• WHAT TO PRODUCE:
Top to bottom, every record is to be copied word for word.

Dataset entries
⁂

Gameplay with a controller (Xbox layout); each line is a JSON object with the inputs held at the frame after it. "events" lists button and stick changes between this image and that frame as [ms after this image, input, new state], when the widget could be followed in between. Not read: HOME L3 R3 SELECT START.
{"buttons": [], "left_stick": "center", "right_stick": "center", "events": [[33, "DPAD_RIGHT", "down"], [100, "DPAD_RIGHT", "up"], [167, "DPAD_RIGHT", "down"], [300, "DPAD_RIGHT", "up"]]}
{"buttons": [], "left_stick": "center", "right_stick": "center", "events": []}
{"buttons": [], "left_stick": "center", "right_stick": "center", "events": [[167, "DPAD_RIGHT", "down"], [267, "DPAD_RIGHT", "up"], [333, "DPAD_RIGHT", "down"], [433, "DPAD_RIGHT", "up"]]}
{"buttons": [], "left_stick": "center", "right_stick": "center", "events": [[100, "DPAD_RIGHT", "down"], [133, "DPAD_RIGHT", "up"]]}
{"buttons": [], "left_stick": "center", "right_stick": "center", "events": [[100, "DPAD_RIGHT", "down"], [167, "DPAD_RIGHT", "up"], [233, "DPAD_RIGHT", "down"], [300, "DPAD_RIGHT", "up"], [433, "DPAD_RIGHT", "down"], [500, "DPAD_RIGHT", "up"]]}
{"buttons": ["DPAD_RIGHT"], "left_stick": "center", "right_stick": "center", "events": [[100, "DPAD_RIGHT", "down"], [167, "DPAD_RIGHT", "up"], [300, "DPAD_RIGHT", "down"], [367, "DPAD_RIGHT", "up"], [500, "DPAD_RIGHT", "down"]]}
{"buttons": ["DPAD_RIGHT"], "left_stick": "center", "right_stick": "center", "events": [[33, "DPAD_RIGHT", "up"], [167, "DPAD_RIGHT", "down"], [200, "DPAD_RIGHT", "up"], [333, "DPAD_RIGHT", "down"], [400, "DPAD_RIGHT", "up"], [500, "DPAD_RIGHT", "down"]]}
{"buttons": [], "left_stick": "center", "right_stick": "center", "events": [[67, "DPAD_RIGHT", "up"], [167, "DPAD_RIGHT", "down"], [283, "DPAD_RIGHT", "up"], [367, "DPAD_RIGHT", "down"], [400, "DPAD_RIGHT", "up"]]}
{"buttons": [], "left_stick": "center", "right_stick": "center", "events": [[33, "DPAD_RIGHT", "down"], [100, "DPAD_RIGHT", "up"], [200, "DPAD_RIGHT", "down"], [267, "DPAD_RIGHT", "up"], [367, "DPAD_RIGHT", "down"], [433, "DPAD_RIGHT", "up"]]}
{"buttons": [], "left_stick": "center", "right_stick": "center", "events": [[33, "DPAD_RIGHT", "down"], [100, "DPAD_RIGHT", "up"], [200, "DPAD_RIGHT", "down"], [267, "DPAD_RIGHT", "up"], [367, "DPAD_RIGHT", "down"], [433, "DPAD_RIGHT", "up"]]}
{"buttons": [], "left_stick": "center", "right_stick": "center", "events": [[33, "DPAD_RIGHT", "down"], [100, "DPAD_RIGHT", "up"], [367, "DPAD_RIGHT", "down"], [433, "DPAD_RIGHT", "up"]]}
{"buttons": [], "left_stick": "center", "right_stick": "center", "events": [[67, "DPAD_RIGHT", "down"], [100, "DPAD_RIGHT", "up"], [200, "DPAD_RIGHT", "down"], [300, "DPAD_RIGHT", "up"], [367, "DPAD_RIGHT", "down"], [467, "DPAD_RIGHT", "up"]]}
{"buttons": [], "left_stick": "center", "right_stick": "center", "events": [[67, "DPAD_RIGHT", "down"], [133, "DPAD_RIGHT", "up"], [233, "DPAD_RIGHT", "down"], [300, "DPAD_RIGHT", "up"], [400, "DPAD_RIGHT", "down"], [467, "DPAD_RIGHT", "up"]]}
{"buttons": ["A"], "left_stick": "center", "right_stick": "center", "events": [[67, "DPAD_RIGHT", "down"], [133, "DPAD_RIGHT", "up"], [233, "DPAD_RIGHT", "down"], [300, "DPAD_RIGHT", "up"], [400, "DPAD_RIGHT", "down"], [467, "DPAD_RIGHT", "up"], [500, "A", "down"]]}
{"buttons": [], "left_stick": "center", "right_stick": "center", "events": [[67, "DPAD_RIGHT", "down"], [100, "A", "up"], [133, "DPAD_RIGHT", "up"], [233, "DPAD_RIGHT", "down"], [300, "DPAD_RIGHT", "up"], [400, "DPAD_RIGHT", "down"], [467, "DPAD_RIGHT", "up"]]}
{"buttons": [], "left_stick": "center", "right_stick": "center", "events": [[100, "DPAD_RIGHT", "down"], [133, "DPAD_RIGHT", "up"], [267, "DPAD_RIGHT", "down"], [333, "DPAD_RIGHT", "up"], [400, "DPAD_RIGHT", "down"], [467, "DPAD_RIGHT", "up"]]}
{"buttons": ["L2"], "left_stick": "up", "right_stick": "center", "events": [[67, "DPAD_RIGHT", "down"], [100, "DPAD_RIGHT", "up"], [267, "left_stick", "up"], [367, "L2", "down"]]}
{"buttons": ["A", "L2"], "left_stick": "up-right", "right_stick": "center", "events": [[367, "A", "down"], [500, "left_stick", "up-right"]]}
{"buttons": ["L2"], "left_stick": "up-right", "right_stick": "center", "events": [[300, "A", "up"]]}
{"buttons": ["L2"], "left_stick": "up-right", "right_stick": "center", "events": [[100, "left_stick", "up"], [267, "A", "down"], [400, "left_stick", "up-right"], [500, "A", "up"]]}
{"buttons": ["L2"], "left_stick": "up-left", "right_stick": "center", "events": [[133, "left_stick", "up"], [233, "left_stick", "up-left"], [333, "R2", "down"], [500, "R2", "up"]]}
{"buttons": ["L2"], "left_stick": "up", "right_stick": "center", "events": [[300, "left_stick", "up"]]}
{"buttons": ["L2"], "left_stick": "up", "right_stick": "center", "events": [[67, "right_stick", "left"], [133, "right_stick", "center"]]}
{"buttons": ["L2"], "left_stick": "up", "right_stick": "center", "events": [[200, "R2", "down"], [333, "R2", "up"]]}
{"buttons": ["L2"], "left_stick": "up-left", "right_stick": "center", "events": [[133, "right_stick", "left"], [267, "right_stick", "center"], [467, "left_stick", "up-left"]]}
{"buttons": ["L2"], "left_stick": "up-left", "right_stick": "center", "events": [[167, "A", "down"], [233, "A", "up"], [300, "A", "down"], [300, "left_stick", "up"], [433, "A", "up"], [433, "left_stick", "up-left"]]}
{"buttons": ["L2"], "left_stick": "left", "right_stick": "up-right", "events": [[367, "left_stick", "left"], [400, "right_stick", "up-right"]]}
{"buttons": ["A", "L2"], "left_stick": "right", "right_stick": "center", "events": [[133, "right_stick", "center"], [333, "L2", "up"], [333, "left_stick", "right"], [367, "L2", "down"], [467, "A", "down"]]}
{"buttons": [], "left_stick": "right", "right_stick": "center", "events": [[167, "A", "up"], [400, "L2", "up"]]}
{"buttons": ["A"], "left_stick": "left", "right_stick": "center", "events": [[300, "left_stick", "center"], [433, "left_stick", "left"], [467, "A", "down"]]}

⁂

• RESPONSE TO THIS TASK:
Gameplay with a controller (Xbox layout); each line is a JSON object with the inputs held at the frame after it. "events" lists button and stick changes between this image and that frame as [ms after this image, input, new state], when the widget could be followed in between. Not read: HOME L3 R3 SELECT START.
{"buttons": [], "left_stick": "center", "right_stick": "center", "events": [[33, "DPAD_RIGHT", "down"], [100, "DPAD_RIGHT", "up"], [167, "DPAD_RIGHT", "down"], [300, "DPAD_RIGHT", "up"]]}
{"buttons": [], "left_stick": "center", "right_stick": "center", "events": []}
{"buttons": [], "left_stick": "center", "right_stick": "center", "events": [[167, "DPAD_RIGHT", "down"], [267, "DPAD_RIGHT", "up"], [333, "DPAD_RIGHT", "down"], [433, "DPAD_RIGHT", "up"]]}
{"buttons": [], "left_stick": "center", "right_stick": "center", "events": [[100, "DPAD_RIGHT", "down"], [133, "DPAD_RIGHT", "up"]]}
{"buttons": [], "left_stick": "center", "right_stick": "center", "events": [[100, "DPAD_RIGHT", "down"], [167, "DPAD_RIGHT", "up"], [233, "DPAD_RIGHT", "down"], [300, "DPAD_RIGHT", "up"], [433, "DPAD_RIGHT", "down"], [500, "DPAD_RIGHT", "up"]]}
{"buttons": ["DPAD_RIGHT"], "left_stick": "center", "right_stick": "center", "events": [[100, "DPAD_RIGHT", "down"], [167, "DPAD_RIGHT", "up"], [300, "DPAD_RIGHT", "down"], [367, "DPAD_RIGHT", "up"], [500, "DPAD_RIGHT", "down"]]}
{"buttons": ["DPAD_RIGHT"], "left_stick": "center", "right_stick": "center", "events": [[33, "DPAD_RIGHT", "up"], [167, "DPAD_RIGHT", "down"], [200, "DPAD_RIGHT", "up"], [333, "DPAD_RIGHT", "down"], [400, "DPAD_RIGHT", "up"], [500, "DPAD_RIGHT", "down"]]}
{"buttons": [], "left_stick": "center", "right_stick": "center", "events": [[67, "DPAD_RIGHT", "up"], [167, "DPAD_RIGHT", "down"], [283, "DPAD_RIGHT", "up"], [367, "DPAD_RIGHT", "down"], [400, "DPAD_RIGHT", "up"]]}
{"buttons": [], "left_stick": "center", "right_stick": "center", "events": [[33, "DPAD_RIGHT", "down"], [100, "DPAD_RIGHT", "up"], [200, "DPAD_RIGHT", "down"], [267, "DPAD_RIGHT", "up"], [367, "DPAD_RIGHT", "down"], [433, "DPAD_RIGHT", "up"]]}
{"buttons": [], "left_stick": "center", "right_stick": "center", "events": [[33, "DPAD_RIGHT", "down"], [100, "DPAD_RIGHT", "up"], [200, "DPAD_RIGHT", "down"], [267, "DPAD_RIGHT", "up"], [367, "DPAD_RIGHT", "down"], [433, "DPAD_RIGHT", "up"]]}
{"buttons": [], "left_stick": "center", "right_stick": "center", "events": [[33, "DPAD_RIGHT", "down"], [100, "DPAD_RIGHT", "up"], [367, "DPAD_RIGHT", "down"], [433, "DPAD_RIGHT", "up"]]}
{"buttons": [], "left_stick": "center", "right_stick": "center", "events": [[67, "DPAD_RIGHT", "down"], [100, "DPAD_RIGHT", "up"], [200, "DPAD_RIGHT", "down"], [300, "DPAD_RIGHT", "up"], [367, "DPAD_RIGHT", "down"], [467, "DPAD_RIGHT", "up"]]}
{"buttons": [], "left_stick": "center", "right_stick": "center", "events": [[67, "DPAD_RIGHT", "down"], [133, "DPAD_RIGHT", "up"], [233, "DPAD_RIGHT", "down"], [300, "DPAD_RIGHT", "up"], [400, "DPAD_RIGHT", "down"], [467, "DPAD_RIGHT", "up"]]}
{"buttons": ["A"], "left_stick": "center", "right_stick": "center", "events": [[67, "DPAD_RIGHT", "down"], [133, "DPAD_RIGHT", "up"], [233, "DPAD_RIGHT", "down"], [300, "DPAD_RIGHT", "up"], [400, "DPAD_RIGHT", "down"], [467, "DPAD_RIGHT", "up"], [500, "A", "down"]]}
{"buttons": [], "left_stick": "center", "right_stick": "center", "events": [[67, "DPAD_RIGHT", "down"], [100, "A", "up"], [133, "DPAD_RIGHT", "up"], [233, "DPAD_RIGHT", "down"], [300, "DPAD_RIGHT", "up"], [400, "DPAD_RIGHT", "down"], [467, "DPAD_RIGHT", "up"]]}
{"buttons": [], "left_stick": "center", "right_stick": "center", "events": [[100, "DPAD_RIGHT", "down"], [133, "DPAD_RIGHT", "up"], [267, "DPAD_RIGHT", "down"], [333, "DPAD_RIGHT", "up"], [400, "DPAD_RIGHT", "down"], [467, "DPAD_RIGHT", "up"]]}
{"buttons": ["L2"], "left_stick": "up", "right_stick": "center", "events": [[67, "DPAD_RIGHT", "down"], [100, "DPAD_RIGHT", "up"], [267, "left_stick", "up"], [367, "L2", "down"]]}
{"buttons": ["A", "L2"], "left_stick": "up-right", "right_stick": "center", "events": [[367, "A", "down"], [500, "left_stick", "up-right"]]}
{"buttons": ["L2"], "left_stick": "up-right", "right_stick": "center", "events": [[300, "A", "up"]]}
{"buttons": ["L2"], "left_stick": "up-right", "right_stick": "center", "events": [[100, "left_stick", "up"], [267, "A", "down"], [400, "left_stick", "up-right"], [500, "A", "up"]]}
{"buttons": ["L2"], "left_stick": "up-left", "right_stick": "center", "events": [[133, "left_stick", "up"], [233, "left_stick", "up-left"], [333, "R2", "down"], [500, "R2", "up"]]}
{"buttons": ["L2"], "left_stick": "up", "right_stick": "center", "events": [[300, "left_stick", "up"]]}
{"buttons": ["L2"], "left_stick": "up", "right_stick": "center", "events": [[67, "right_stick", "left"], [133, "right_stick", "center"]]}
{"buttons": ["L2"], "left_stick": "up", "right_stick": "center", "events": [[200, "R2", "down"], [333, "R2", "up"]]}
{"buttons": ["L2"], "left_stick": "up-left", "right_stick": "center", "events": [[133, "right_stick", "left"], [267, "right_stick", "center"], [467, "left_stick", "up-left"]]}
{"buttons": ["L2"], "left_stick": "up-left", "right_stick": "center", "events": [[167, "A", "down"], [233, "A", "up"], [300, "A", "down"], [300, "left_stick", "up"], [433, "A", "up"], [433, "left_stick", "up-left"]]}
{"buttons": ["L2"], "left_stick": "left", "right_stick": "up-right", "events": [[367, "left_stick", "left"], [400, "right_stick", "up-right"]]}
{"buttons": ["A", "L2"], "left_stick": "right", "right_stick": "center", "events": [[133, "right_stick", "center"], [333, "L2", "up"], [333, "left_stick", "right"], [367, "L2", "down"], [467, "A", "down"]]}
{"buttons": [], "left_stick": "right", "right_stick": "center", "events": [[167, "A", "up"], [400, "L2", "up"]]}
{"buttons": ["A"], "left_stick": "left", "right_stick": "center", "events": [[300, "left_stick", "center"], [433, "left_stick", "left"], [467, "A", "down"]]}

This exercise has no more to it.